### Work to complete
Using the data below, work out how many lines contain the word "TRIANGLE", then state that number without comment.

### Data provided
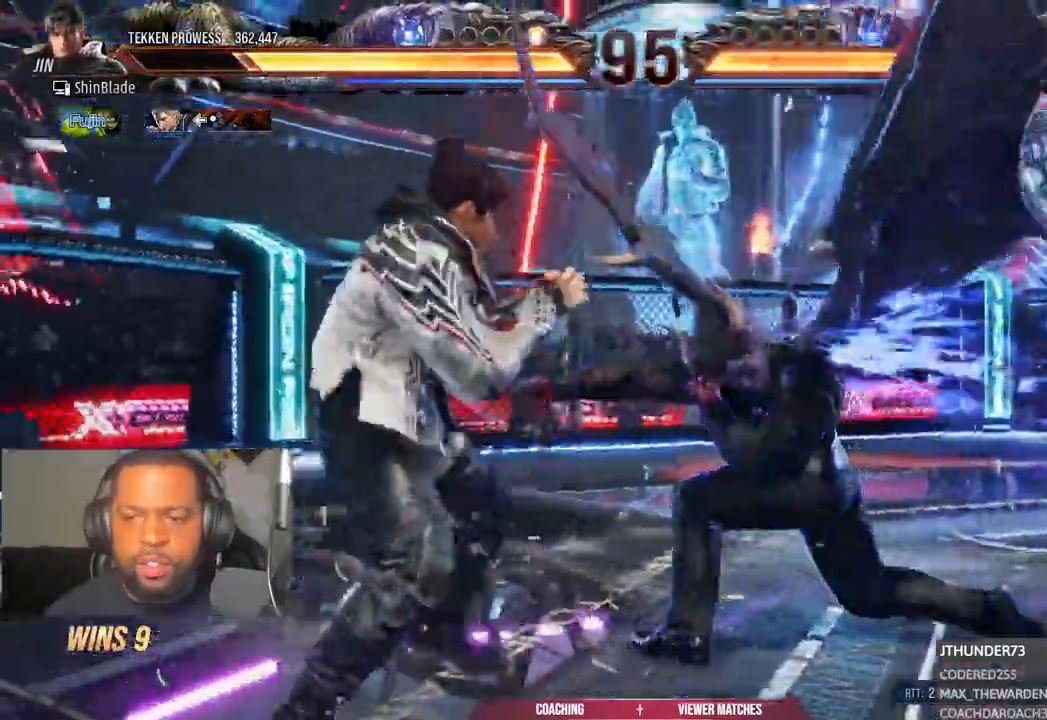
{"buttons": [], "left_stick": "center", "right_stick": "center"}
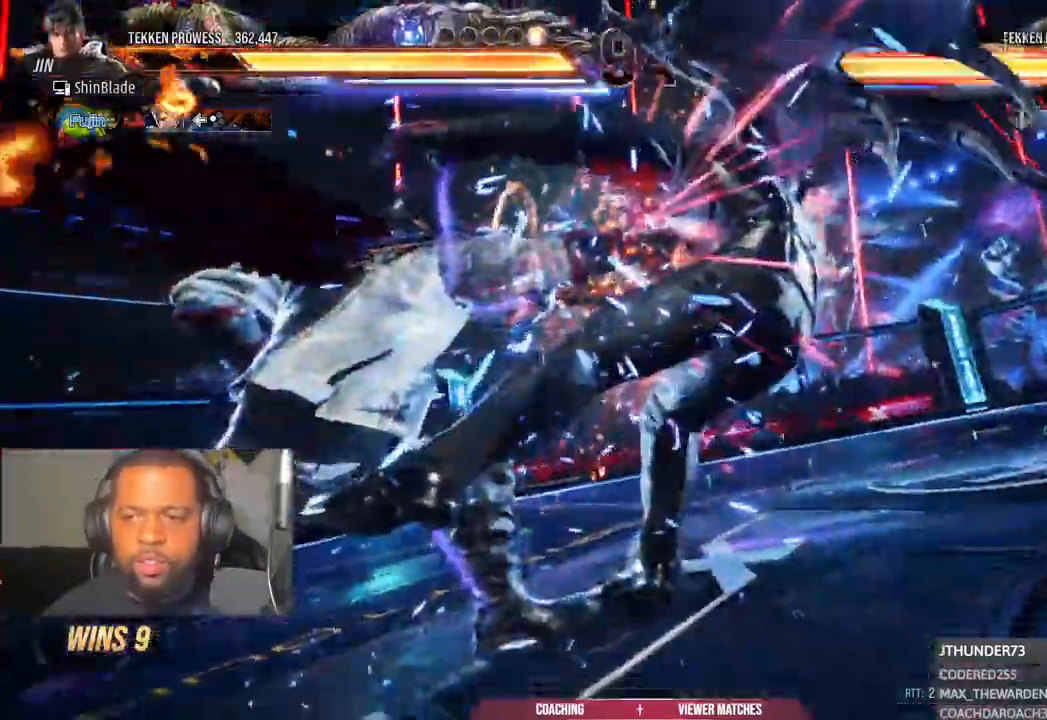
{"buttons": [], "left_stick": "center", "right_stick": "center", "events": [[400, "TRIANGLE", "down"], [483, "TRIANGLE", "up"]]}
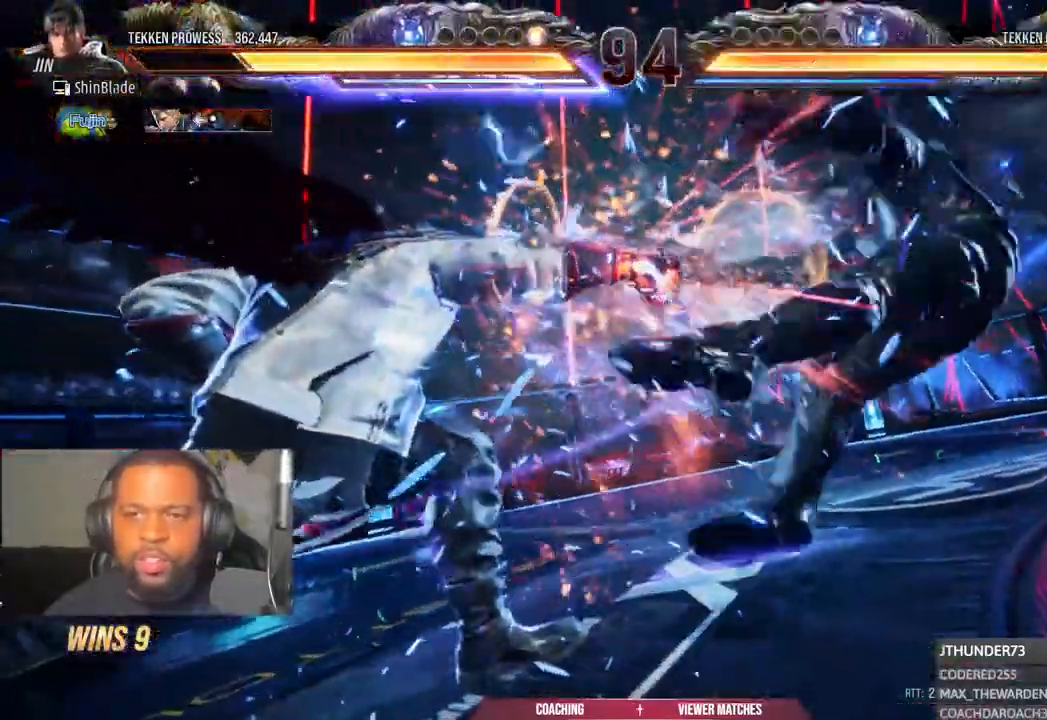
{"buttons": [], "left_stick": "center", "right_stick": "center", "events": [[117, "TRIANGLE", "down"], [233, "TRIANGLE", "up"]]}
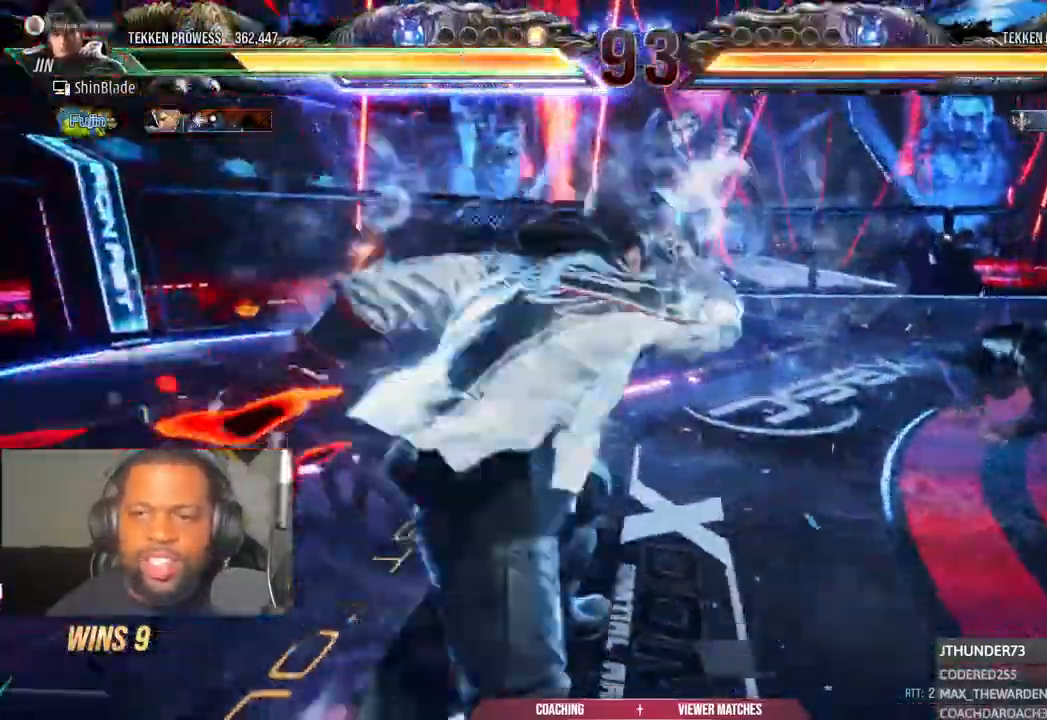
{"buttons": ["DPAD_RIGHT"], "left_stick": "center", "right_stick": "center"}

### Exercise solution
2